### 节选原文
美文网首页实时计算框架Flink
Flink12:Flink流处理Api之sink

Flink12:Flink流处理Api之sink

作者: 勇于自信 | 来源:发表于2020-05-05 23:11 被阅读0次

    流处理基本步骤:


    sink

    Flink没有类似于spark中foreach方法,让用户进行迭代的操作。虽有对外的输出操作都要利用Sink完成。最后通过类似如下方式完成整个任务最终输出操作:
    stream.addSink(new MySink(xxxx))
    官方提供了一部分的框架的sink。除此以外,需要用户自定义实现sink。



    1.kafka作为sink的实践

    1.1. pom.xml添加配置

    <!-- https://mvnrepository.com/artifact/org.apache.flink/flink-connector-kafka-0.11 -->
    <dependency>
        <groupId>org.apache.flink</groupId>
        <artifactId>flink-connector-kafka-0.11_2.11</artifactId>
        <version>1.7.2</version>
    </dependency>
    

    1.2. 主函数中的sink开发

    package com.atguigu.apitest.sinktest
    
    import java.util.Properties
    
    import com.atguigu.apitest.SensorReading
    import org.apache.flink.api.common.serialization.SimpleStringSchema
    import org.apache.flink.streaming.api.scala._
    import org.apache.flink.streaming.connectors.kafka.FlinkKafkaProducer011.Semantic
    import org.apache.flink.streaming.connectors.kafka.{FlinkKafkaConsumer011, FlinkKafkaProducer011}
    
    object KafkaSinkTest {
      def main(args: Array[String]): Unit = {
        val env = StreamExecutionEnvironment.getExecutionEnvironment
        env.setParallelism(1)
    
        // source
    //    val inputStream = env.readTextFile("D:\\Projects\\BigData\\FlinkTutorial\\src\\main\\resources\\sensor.txt")
        val properties = new Properties()
        properties.setProperty("bootstrap.servers", "localhost:9092")
        properties.setProperty("group.id", "consumer-group")
        properties.setProperty("key.deserializer", "org.apache.kafka.common.serialization.StringDeserializer")
        properties.setProperty("value.deserializer", "org.apache.kafka.common.serialization.StringDeserializer")

### 任务条目 1
从“import com.atguigu.apitest.SensorReading”开始、到“properties = new Properties()”为止，照录Flink sink一文的这部分，其中的“KafkaSinkTest”换成“KafkaOutputTest”。
### 任务条目 2
接着Flink sink一文最后一行往下续写。
下面这些行取自另一个来源。

### 源材料
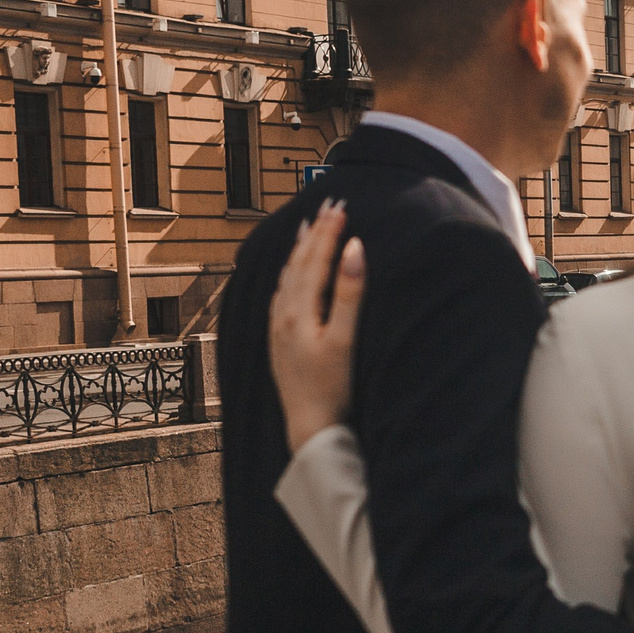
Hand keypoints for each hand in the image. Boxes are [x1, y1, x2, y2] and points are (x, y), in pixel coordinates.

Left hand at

### 任务回答 1
import com.atguigu.apitest.SensorReading
    import org.apache.flink.api.common.serialization.SimpleStringSchema
    import org.apache.flink.streaming.api.scala._
    import org.apache.flink.streaming.connectors.kafka.FlinkKafkaProducer011.Semantic
    import org.apache.flink.streaming.connectors.kafka.{FlinkKafkaConsumer011, FlinkKafkaProducer011}
    
    object KafkaOutputTest {
      def main(args: Array[String]): Unit = {
        val env = StreamExecutionEnvironment.getExecutionEnvironment
        env.setParallelism(1)
    
        // source
    //    val inputStream = env.readTextFile("D:\\Projects\\BigData\\FlinkTutorial\\src\\main\\resources\\sensor.txt")
        val properties = new Properties()

### 任务回答 2
        properties.setProperty("auto.offset.reset", "latest")
    
        val inputStream = env.addSource(new FlinkKafkaConsumer011[String]("sensor", new SimpleStringSchema(), properties))
    
        // Transform操作
    
        val dataStream = inputStream
          .map(
            data => {
              val dataArray = data.split(",")
              SensorReading( dataArray(0).trim, dataArray(1).trim.toLong, dataArray(2).trim.toDouble ).toString  // 转成String方便序列化输出
            }
          )
    
        // sink
        dataStream.addSink( new FlinkKafkaProducer011[String]( "sinkTest", new SimpleStringSchema(), properties) )
        dataStream.print()
    
        env.execute("kafka sink test")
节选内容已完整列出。